Ceding companies currently view reinsurers as unwilling partners on casualty business that look to rig the deck in their own favour, he added.
"Unless reinsurers are willing to offer a much broader and more 'follow the fortunes' approach to casualty reinsurance, that line of business will continue to go down further and further," he warned.
Demand for reinsurance products for nearly all non-cat exposed business has declined materially over the past decade, Aon Benfield's chief strategy officer Bryon Ehrhart said.
Carriers had been slow to adapt to loss trends in the sector, making their products less relevant to what Aon Benfield describes as the "disappearing risk".
"In the underlying areas of casualty treaty, casualty facultative, property treaty and non-catastrophe - those have all seen declines in demand for reinsurance," he said.

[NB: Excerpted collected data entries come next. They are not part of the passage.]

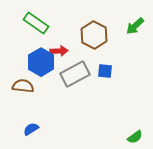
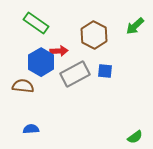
blue semicircle: rotated 28 degrees clockwise
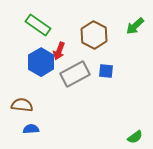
green rectangle: moved 2 px right, 2 px down
red arrow: rotated 114 degrees clockwise
blue square: moved 1 px right
brown semicircle: moved 1 px left, 19 px down
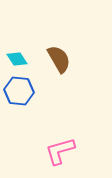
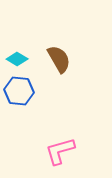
cyan diamond: rotated 25 degrees counterclockwise
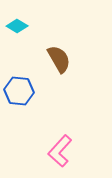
cyan diamond: moved 33 px up
pink L-shape: rotated 32 degrees counterclockwise
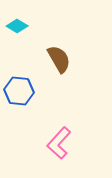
pink L-shape: moved 1 px left, 8 px up
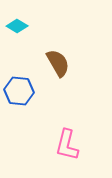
brown semicircle: moved 1 px left, 4 px down
pink L-shape: moved 8 px right, 2 px down; rotated 28 degrees counterclockwise
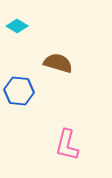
brown semicircle: rotated 44 degrees counterclockwise
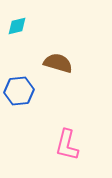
cyan diamond: rotated 45 degrees counterclockwise
blue hexagon: rotated 12 degrees counterclockwise
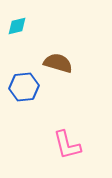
blue hexagon: moved 5 px right, 4 px up
pink L-shape: rotated 28 degrees counterclockwise
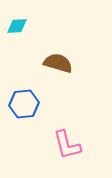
cyan diamond: rotated 10 degrees clockwise
blue hexagon: moved 17 px down
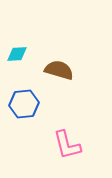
cyan diamond: moved 28 px down
brown semicircle: moved 1 px right, 7 px down
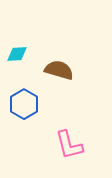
blue hexagon: rotated 24 degrees counterclockwise
pink L-shape: moved 2 px right
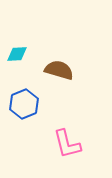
blue hexagon: rotated 8 degrees clockwise
pink L-shape: moved 2 px left, 1 px up
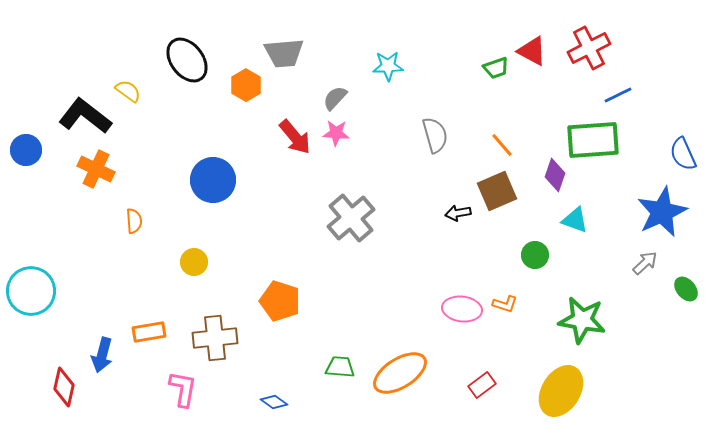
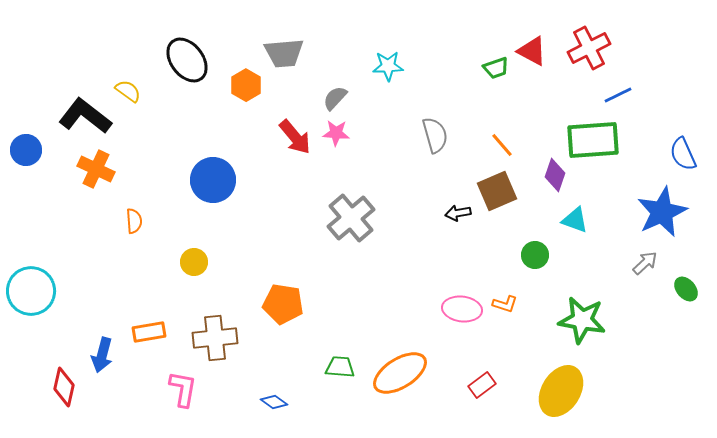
orange pentagon at (280, 301): moved 3 px right, 3 px down; rotated 9 degrees counterclockwise
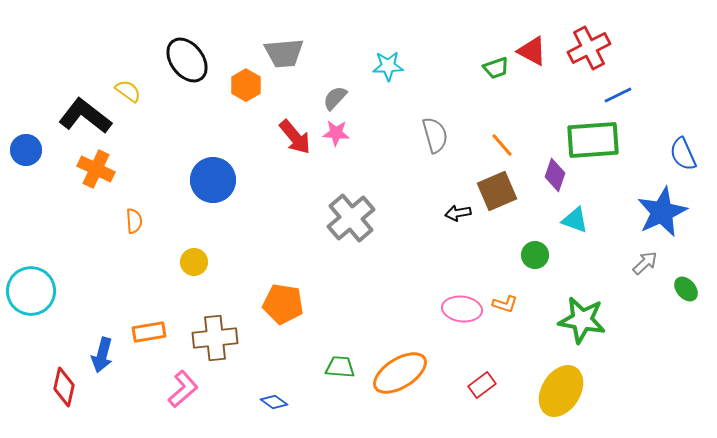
pink L-shape at (183, 389): rotated 39 degrees clockwise
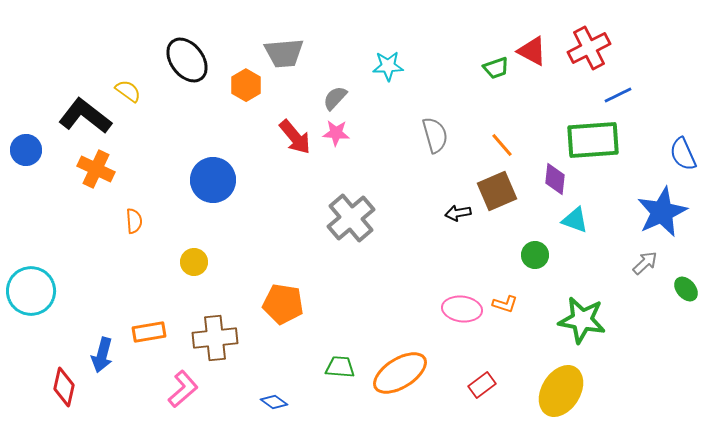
purple diamond at (555, 175): moved 4 px down; rotated 12 degrees counterclockwise
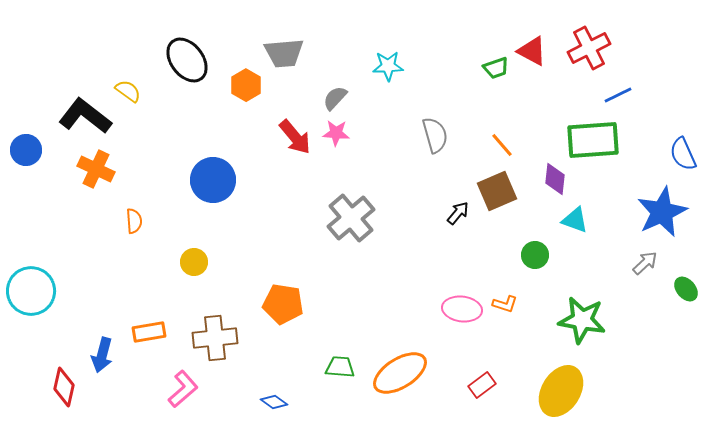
black arrow at (458, 213): rotated 140 degrees clockwise
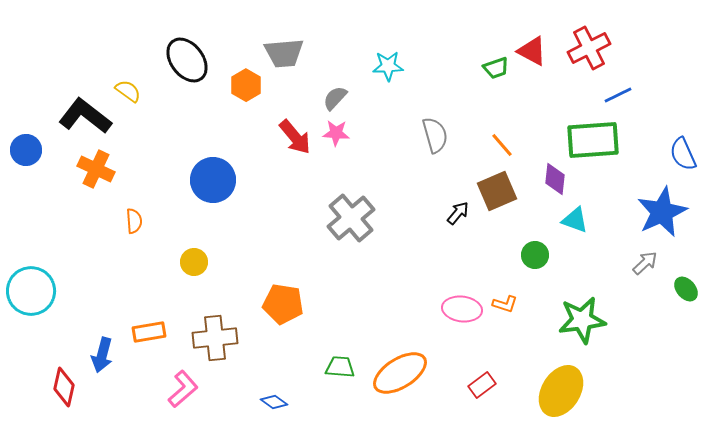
green star at (582, 320): rotated 18 degrees counterclockwise
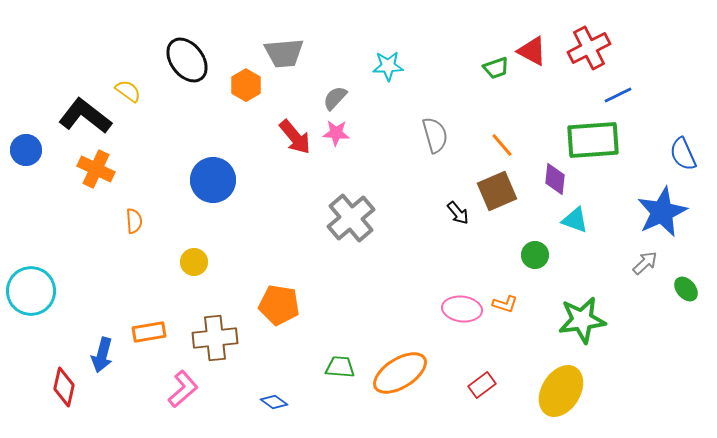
black arrow at (458, 213): rotated 100 degrees clockwise
orange pentagon at (283, 304): moved 4 px left, 1 px down
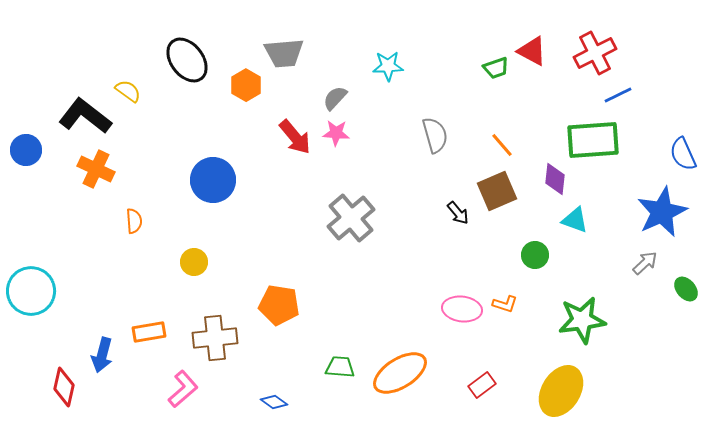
red cross at (589, 48): moved 6 px right, 5 px down
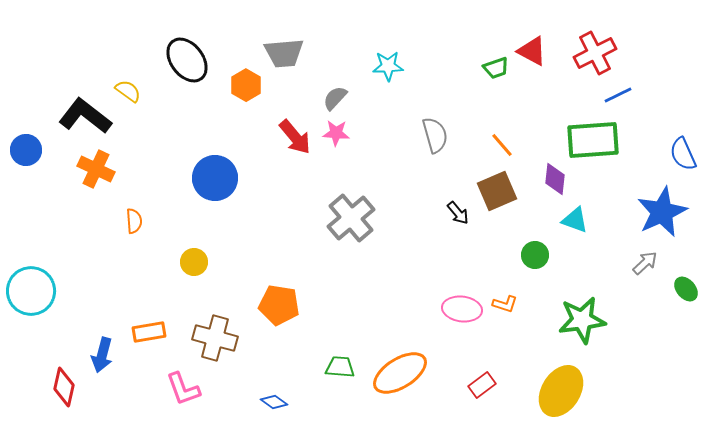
blue circle at (213, 180): moved 2 px right, 2 px up
brown cross at (215, 338): rotated 21 degrees clockwise
pink L-shape at (183, 389): rotated 111 degrees clockwise
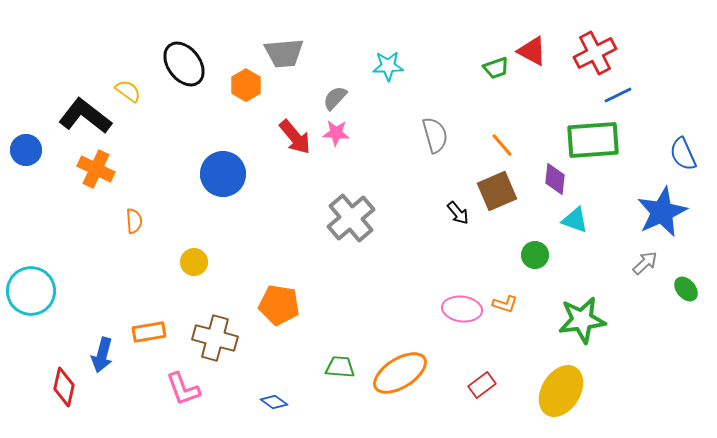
black ellipse at (187, 60): moved 3 px left, 4 px down
blue circle at (215, 178): moved 8 px right, 4 px up
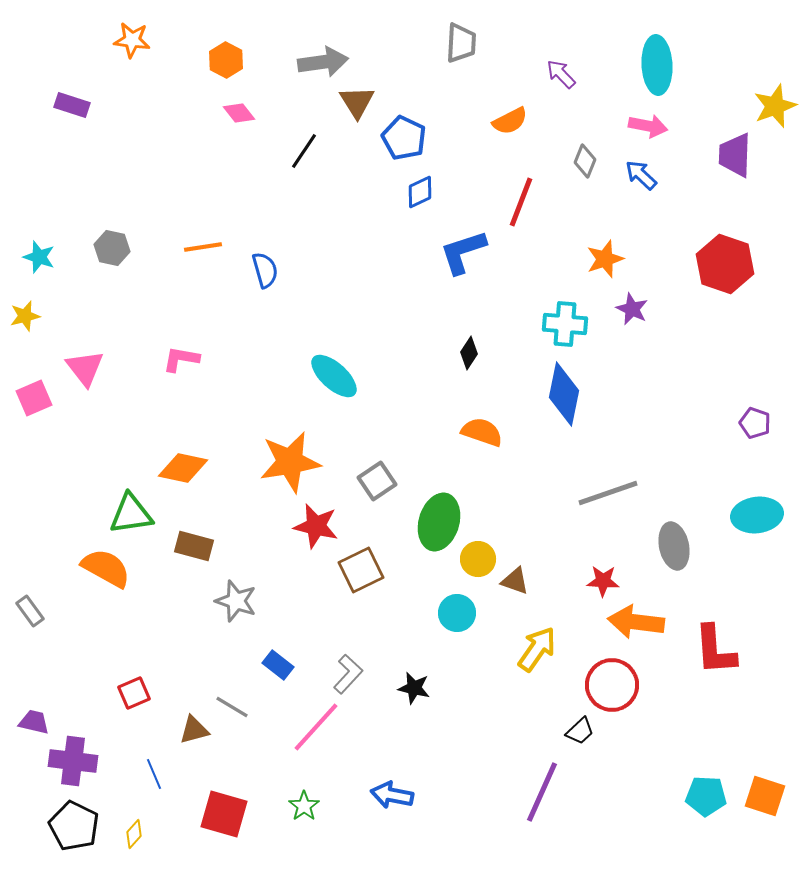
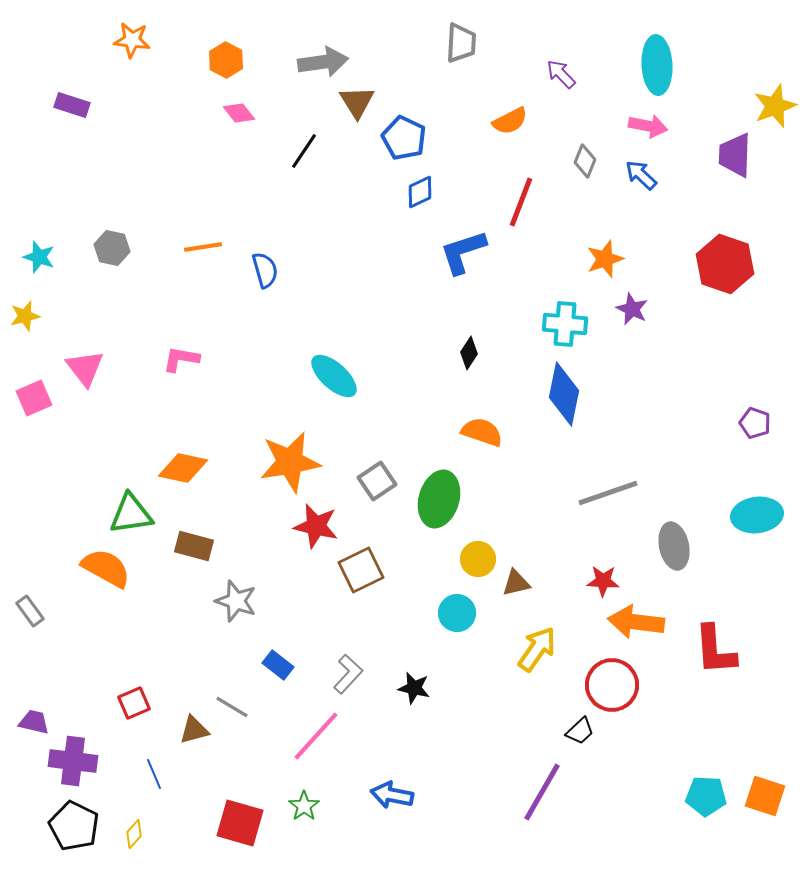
green ellipse at (439, 522): moved 23 px up
brown triangle at (515, 581): moved 1 px right, 2 px down; rotated 32 degrees counterclockwise
red square at (134, 693): moved 10 px down
pink line at (316, 727): moved 9 px down
purple line at (542, 792): rotated 6 degrees clockwise
red square at (224, 814): moved 16 px right, 9 px down
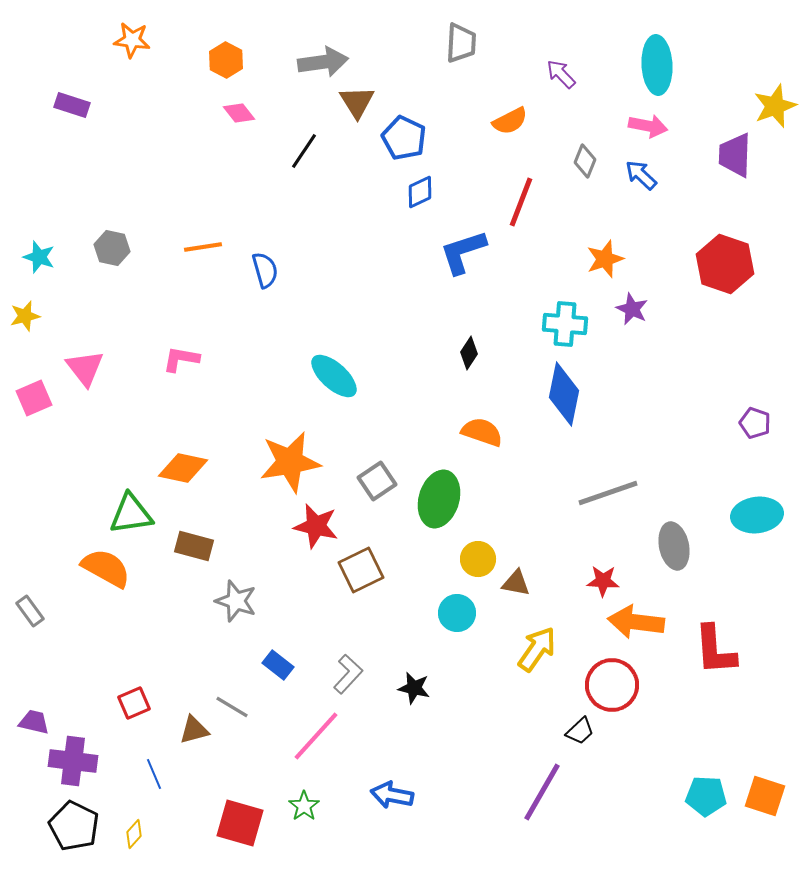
brown triangle at (516, 583): rotated 24 degrees clockwise
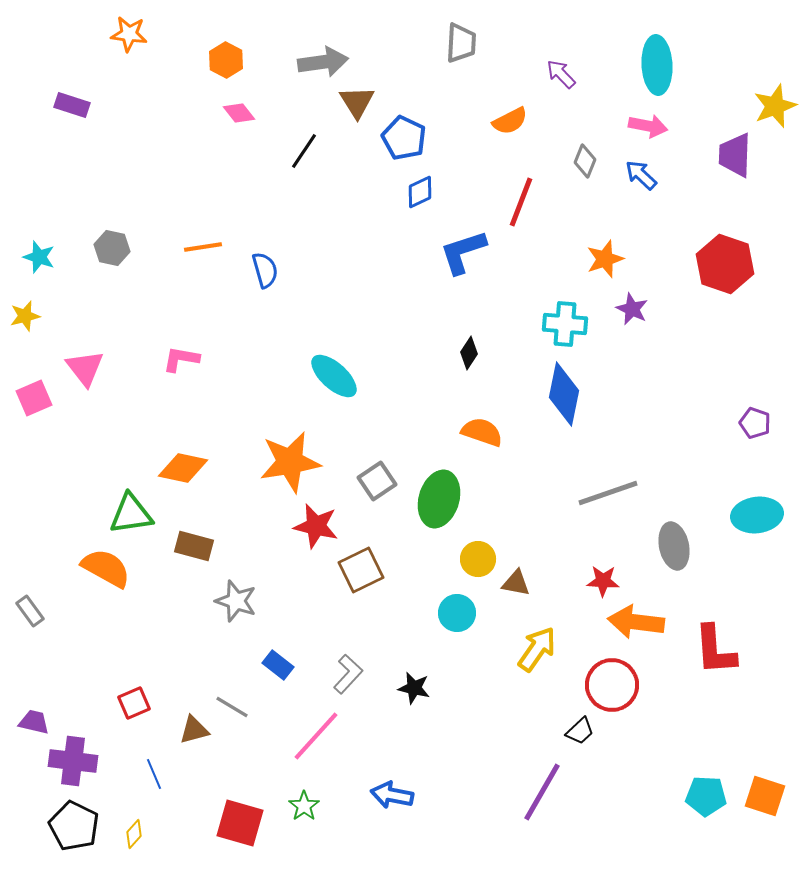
orange star at (132, 40): moved 3 px left, 6 px up
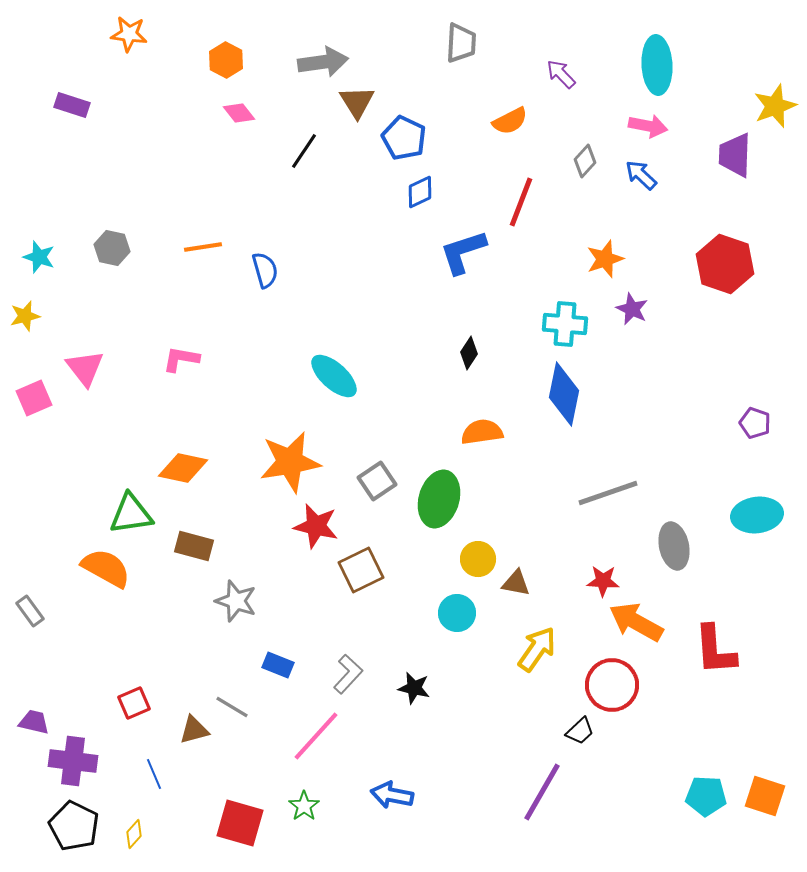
gray diamond at (585, 161): rotated 20 degrees clockwise
orange semicircle at (482, 432): rotated 27 degrees counterclockwise
orange arrow at (636, 622): rotated 22 degrees clockwise
blue rectangle at (278, 665): rotated 16 degrees counterclockwise
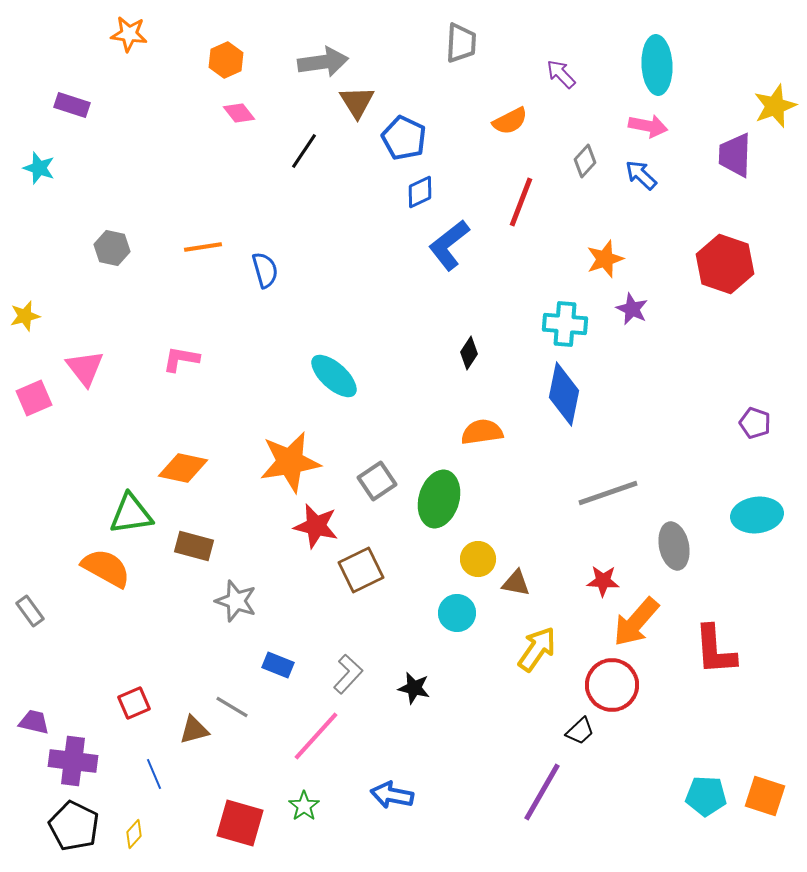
orange hexagon at (226, 60): rotated 8 degrees clockwise
blue L-shape at (463, 252): moved 14 px left, 7 px up; rotated 20 degrees counterclockwise
cyan star at (39, 257): moved 89 px up
orange arrow at (636, 622): rotated 78 degrees counterclockwise
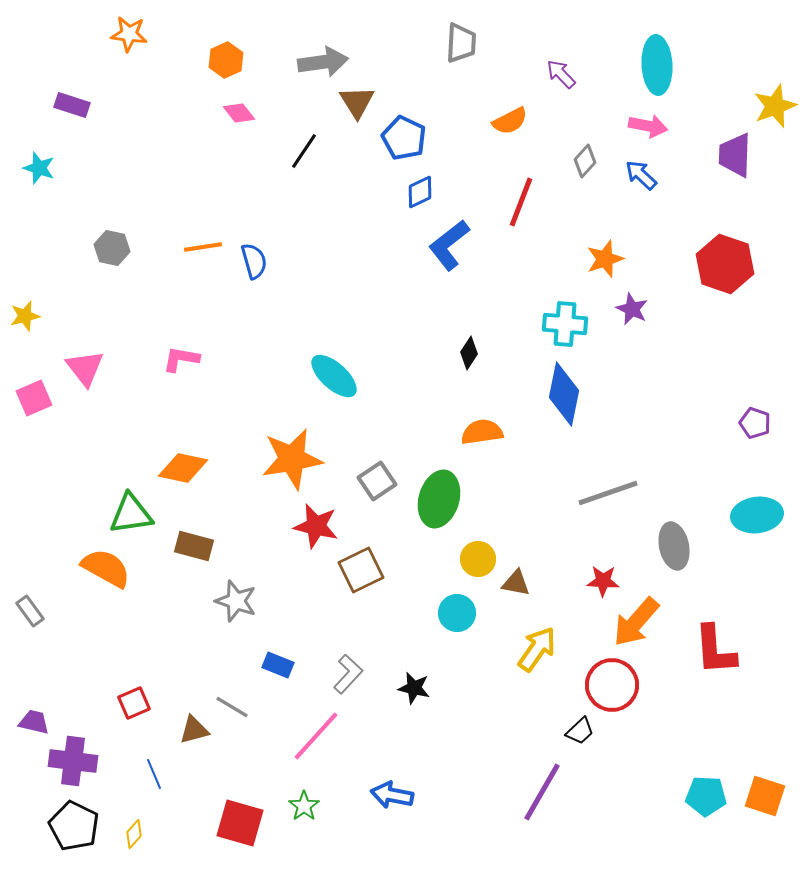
blue semicircle at (265, 270): moved 11 px left, 9 px up
orange star at (290, 462): moved 2 px right, 3 px up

"It's obvious now that the product that reinsurers have been selling for the last decade was the wrong product. Our clients have seen a decade of declining frequency, and quite manageable severity growth in that decade," he added.
One of the emerging themes of the Monte Carlo gathering so far is the challenge facing reinsurers chasing organic growth with stagnant economies in core markets.
With 2011 catastrophe losses in the Asia Pacific region still fresh in the mind, many in the industry are also still in the process of reassessing their approach to risks in emerging markets, particularly with catastrophe risk where carriers tend to have access to inferior data on loss histories and where model coverage is less available.
With the Monte Carlo meeting the traditional start to the shadow boxing match between brokers and risk carriers ahead of the 1 January reinsurance renewals, Aon Benfield pointed to record reinsurance capital of $480bn, improved profitability of reinsurers at the end of H1 and low ceded reinsurance losses as primary drivers of downwards pressure on rates.
However, it added there were opportunities to tap into demand for life reinsurance solutions as well as casualty reinsurance products.
Co-CEO of Aon Benfield Dominic Christian also pointed to opportunities stemming from the introduction of Solvency II regulations in Europe as a potential source of demand for products around reserving risk.